New science teachers appointed after Hatfield School GCSE investigation
PUBLISHED: 11:17 19 December 2017 | UPDATED: 11:34 19 December 2017
After disappointing double science GCSE results this summer, Onslow St Audrey’s school has appointed a new head and deputy head of science.
On results day this year, pupils taking Combined Science walked away with grades that were dramatically lower than they had been predicted.
According to figures shown to the pupils, 90 per cent of the class got a U, despite many of them having much higher predictions.
The highest grade achieved in the class was a DD, when the pupil had achieved an A* in their coursework and had been predicted a BB.
Two concerned parents contacted the Welwyn Hatfield Times saying that their children believed much of the material in the exam papers had not been covered in class at all.
The school also launched an investigation.
In response to enquiries about the progress of the investigation, headteacher Michael Harpham said: “Following this summer’s GCSE results, an investigation was carried out into our Combined Science performance.
“This highlighted concerns over the leadership and management and we have acted immediately to address them.

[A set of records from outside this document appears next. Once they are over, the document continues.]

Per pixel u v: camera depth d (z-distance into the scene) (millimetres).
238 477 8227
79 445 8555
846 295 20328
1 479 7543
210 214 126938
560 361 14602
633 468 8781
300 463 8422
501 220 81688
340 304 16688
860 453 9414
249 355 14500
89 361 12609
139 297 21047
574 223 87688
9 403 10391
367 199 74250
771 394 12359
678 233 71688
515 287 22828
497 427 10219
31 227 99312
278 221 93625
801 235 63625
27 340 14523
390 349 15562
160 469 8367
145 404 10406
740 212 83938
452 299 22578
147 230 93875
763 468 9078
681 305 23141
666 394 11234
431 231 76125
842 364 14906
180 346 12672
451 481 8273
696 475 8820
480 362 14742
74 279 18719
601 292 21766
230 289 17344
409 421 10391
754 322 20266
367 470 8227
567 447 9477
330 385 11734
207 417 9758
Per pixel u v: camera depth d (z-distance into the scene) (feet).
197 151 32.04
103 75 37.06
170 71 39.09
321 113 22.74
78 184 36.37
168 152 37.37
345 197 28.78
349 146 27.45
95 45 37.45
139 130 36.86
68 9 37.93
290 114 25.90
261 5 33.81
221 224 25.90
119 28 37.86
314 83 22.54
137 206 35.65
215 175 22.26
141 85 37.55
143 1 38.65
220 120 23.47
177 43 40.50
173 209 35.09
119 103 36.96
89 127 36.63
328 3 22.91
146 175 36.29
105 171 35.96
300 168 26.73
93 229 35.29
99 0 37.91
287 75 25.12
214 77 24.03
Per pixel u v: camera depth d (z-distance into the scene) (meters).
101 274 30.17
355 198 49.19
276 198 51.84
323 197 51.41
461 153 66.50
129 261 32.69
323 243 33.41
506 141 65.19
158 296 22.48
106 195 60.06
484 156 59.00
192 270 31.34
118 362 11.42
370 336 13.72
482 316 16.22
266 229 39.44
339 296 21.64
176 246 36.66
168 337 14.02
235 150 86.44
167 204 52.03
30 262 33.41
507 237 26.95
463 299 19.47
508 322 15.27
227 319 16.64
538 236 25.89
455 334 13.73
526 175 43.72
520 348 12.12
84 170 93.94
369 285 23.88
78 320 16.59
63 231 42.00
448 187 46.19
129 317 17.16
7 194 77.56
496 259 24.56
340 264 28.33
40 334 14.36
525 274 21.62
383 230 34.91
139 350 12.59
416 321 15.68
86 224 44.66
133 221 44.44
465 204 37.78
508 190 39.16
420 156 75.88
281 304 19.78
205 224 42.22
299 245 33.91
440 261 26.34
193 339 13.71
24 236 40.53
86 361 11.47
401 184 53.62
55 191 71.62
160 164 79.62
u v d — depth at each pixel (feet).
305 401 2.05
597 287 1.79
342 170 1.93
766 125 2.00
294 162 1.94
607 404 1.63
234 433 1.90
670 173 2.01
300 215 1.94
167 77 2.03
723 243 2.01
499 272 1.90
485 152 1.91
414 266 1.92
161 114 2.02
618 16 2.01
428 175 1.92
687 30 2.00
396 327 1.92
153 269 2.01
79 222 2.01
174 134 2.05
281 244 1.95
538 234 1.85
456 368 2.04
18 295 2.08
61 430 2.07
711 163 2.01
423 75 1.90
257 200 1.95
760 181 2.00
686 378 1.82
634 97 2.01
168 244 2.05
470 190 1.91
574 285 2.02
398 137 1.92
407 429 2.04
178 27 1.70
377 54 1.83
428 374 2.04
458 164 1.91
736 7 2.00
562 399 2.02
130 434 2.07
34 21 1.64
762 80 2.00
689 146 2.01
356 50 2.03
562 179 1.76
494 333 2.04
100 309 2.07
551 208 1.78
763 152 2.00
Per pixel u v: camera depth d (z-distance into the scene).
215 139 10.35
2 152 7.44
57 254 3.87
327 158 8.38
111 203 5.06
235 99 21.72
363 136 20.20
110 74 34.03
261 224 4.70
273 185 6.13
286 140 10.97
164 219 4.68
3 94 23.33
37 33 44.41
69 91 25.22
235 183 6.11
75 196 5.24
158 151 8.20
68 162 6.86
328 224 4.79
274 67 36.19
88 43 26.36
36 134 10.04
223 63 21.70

“A new interim head and deputy head of science have been appointed.
“They have taken all of the necessary steps to ensure that this year’s Key Stage 4 students, on the Combined Science course, are on track to achieve their target grades.”
Mr Harpham also later clarified that the previous head of science left by mutual agreement, and he confirmed that the correct syllabus had been taught.
Responding to the question of whether the pupils would be able to re-sit the exam, Mr Harpham said: “Unfortunately the structure of the system doesn’t allow for this to happen.”
One mother, who wished to remain anonymous, told the Welwyn Hatfield Times that her daughter achieved one of the highest grades in the class getting a DE, saying “it was really disappointing for her.”
At the time, she had considered hiring a tutor for her daughter for science, but her last grade prediction of a BC reassured the family.
She had not heard from the school about the results of the investigation.
When she was told the outcome, she said: “How come there was virtually no-one in the year that passed?
“They’ve replaced the tutor, and that’s great for this year’s Year 11s, but it doesn’t do anything for last year’s.”
Double science is the only subject that raised questions at the school, with 100 per cent of triple science pupils gaining a pass and 20 per cent of all pupils gaining a grade 5 (the equivalent to the old grade C) in maths and English.
Onslow St Audrey’s is an academy school so is regulated by the Onslow St Audrey’s Academy Trust, not Hertfordshire County Council.